What If I Inherit Money After Filing Bankruptcy?

Inheriting money during a bankruptcy can have an impact on the debtor's bankruptcy case. In the eyes of the court, inheritance money is often a windfall for the debtor that could be used to pay off outstanding debts. The exact treatment of the inheritance money depends on several factors, including when the decedent leaving the inheritance died and what type of bankruptcy the debtor filed.

  1. 180-Day Rule

    • The answer to whether an inheritance is included in the bankruptcy estate depends on the decedent's date of death; it does not depend on when the debtor received the inheritance. The bankruptcy laws require a debtor to report inheritances received within 180 days of the bankruptcy.
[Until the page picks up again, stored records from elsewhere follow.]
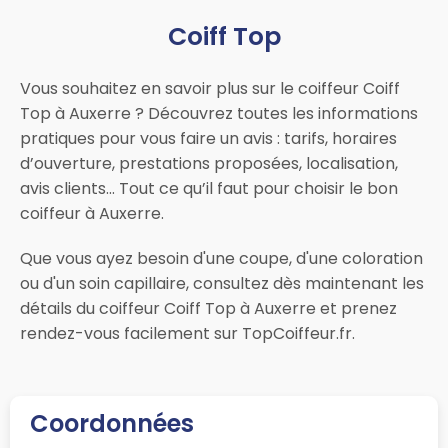
Coiff Top
Vous souhaitez en savoir plus sur le coiffeur Coiff
Top à Auxerre ? Découvrez toutes les informations
pratiques pour vous faire un avis : tarifs, horaires
d’ouverture, prestations proposées, localisation,
avis clients… Tout ce qu’il faut pour choisir le bon
coiffeur à Auxerre.
Que vous ayez besoin d'une coupe, d'une coloration
ou d'un soin capillaire, consultez dès maintenant les
détails du coiffeur Coiff Top à Auxerre et prenez
rendez-vous facilement sur TopCoiffeur.fr.
Coordonnées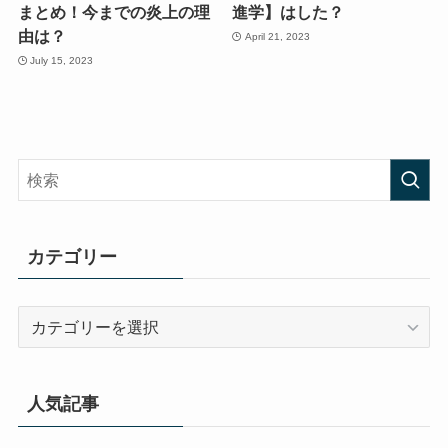
まとめ！今までの炎上の理
進学】はした？
由は？
April 21, 2023
July 15, 2023
カテゴリー
カ
テ
ゴ
リ
人気記事
ー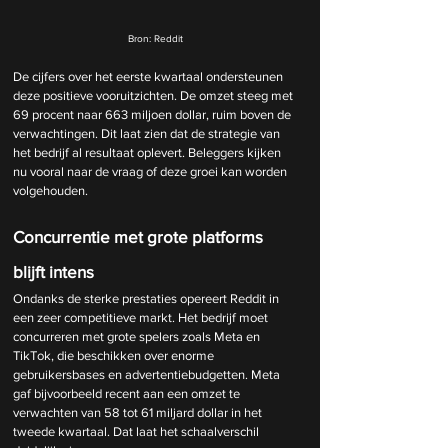
Bron: Reddit
De cijfers over het eerste kwartaal ondersteunen 
deze positieve vooruitzichten. De omzet steeg met 
69 procent naar 663 miljoen dollar, ruim boven de 
verwachtingen. Dit laat zien dat de strategie van 
het bedrijf al resultaat oplevert. Beleggers kijken 
nu vooral naar de vraag of deze groei kan worden 
volgehouden.
Concurrentie met grote platforms 
blijft intens
Ondanks de sterke prestaties opereert Reddit in 
een zeer competitieve markt. Het bedrijf moet 
concurreren met grote spelers zoals Meta en 
TikTok, die beschikken over enorme 
gebruikersbases en advertentiebudgetten. Meta 
gaf bijvoorbeeld recent aan een omzet te 
verwachten van 58 tot 61 miljard dollar in het 
tweede kwartaal. Dat laat het schaalverschil 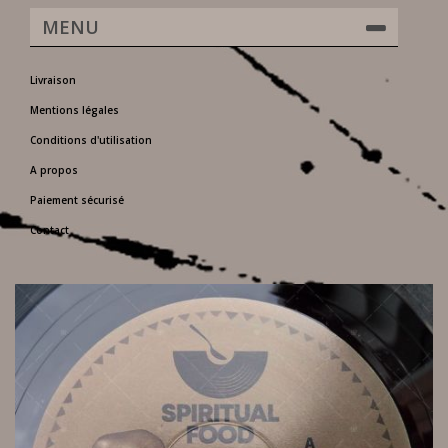
MENU
Livraison
Mentions légales
Conditions d'utilisation
A propos
Paiement sécurisé
Contact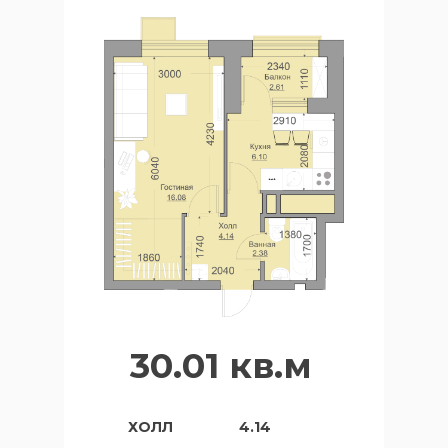
30.01 кв.м
ХОЛЛ
4.14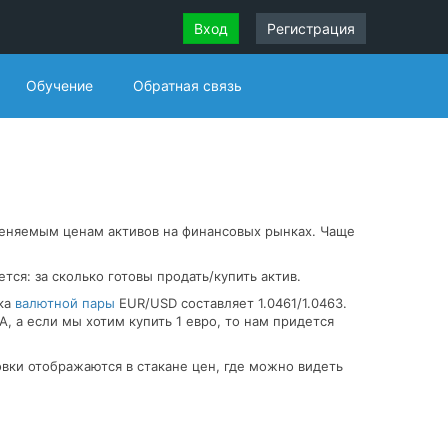
Вход
Регистрация
Обучение
Обратная связь
меняемым ценам активов на финансовых рынках. Чаще
ся: за сколько готовы продать/купить актив.
вка
валютной пары
EUR/USD составляет 1.0461/1.0463.
А, а если мы хотим купить 1 евро, то нам придется
овки отображаются в стакане цен, где можно видеть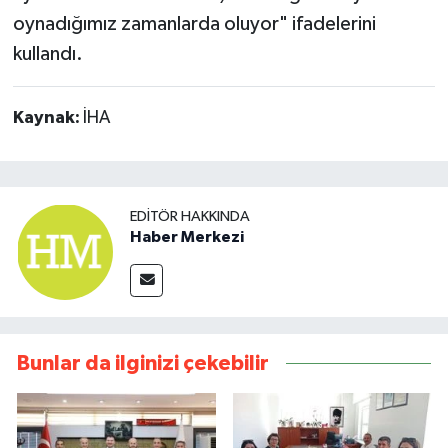
oynadığımız zamanlarda oluyor" ifadelerini
kullandı.
Kaynak:
İHA
EDITÖR HAKKINDA
Haber Merkezi
Bunlar da ilginizi çekebilir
The time period starts when the decedent leaving the inheritance dies and covers the time period before and after filing bankruptcy. Even if a debtor receives the actual inheritance two years after the bankruptcy, if the decedent leaving the inheritance died 180 days within the bankruptcy filing, the debtor must report it.

    Inheritance Treatment Varies

    • How the money will affect the bankruptcy depends on what type of bankruptcy the debtor filed. Under Chapter 7 (liquidation proceedings), the money is typically available for use by the bankruptcy trustee to pay off the debtor's creditors. For Chapter 13 bankruptcies (individual debt adjustment), the bankruptcy court may use the inheritance to determine the amount of an individual's payments under the debt repayment plan; this generally means the inheritance may cause those payments to increase.

    Purpose for the Law

    • It may seem harsh to force a debtor to give up a gift from a loved one who has passed away. The rules are in place, however, to prevent abuse of the proceedings. Bankruptcy courts do not want debtors to file bankruptcy in anticipation of receiving an inheritance with the intent of keeping the inheritance money and becoming debt free. Nonetheless, certain protections are available.

    Protecting an Inheritance

    • Even if the debtor must report an inheritance, the law allows for certain protections. In a Chapter 7 proceeding, for instance, a debtor may be able to use an exemption to protect some, if not all, of the inheritance money. As of March 2011, the federal bankruptcy exemptions allow a "wildcard" exemption allowing debtors to keep any property up to $1,075 or, if the debtor still has some unused exemptions reserved to protect a home, up to $10,125. Additionally, if the decedent placed the debtor's inheritance in a spendthrift trust, the bankruptcy court cannot generally look to that asset because the debtor does not have complete control over it (since it is in trust).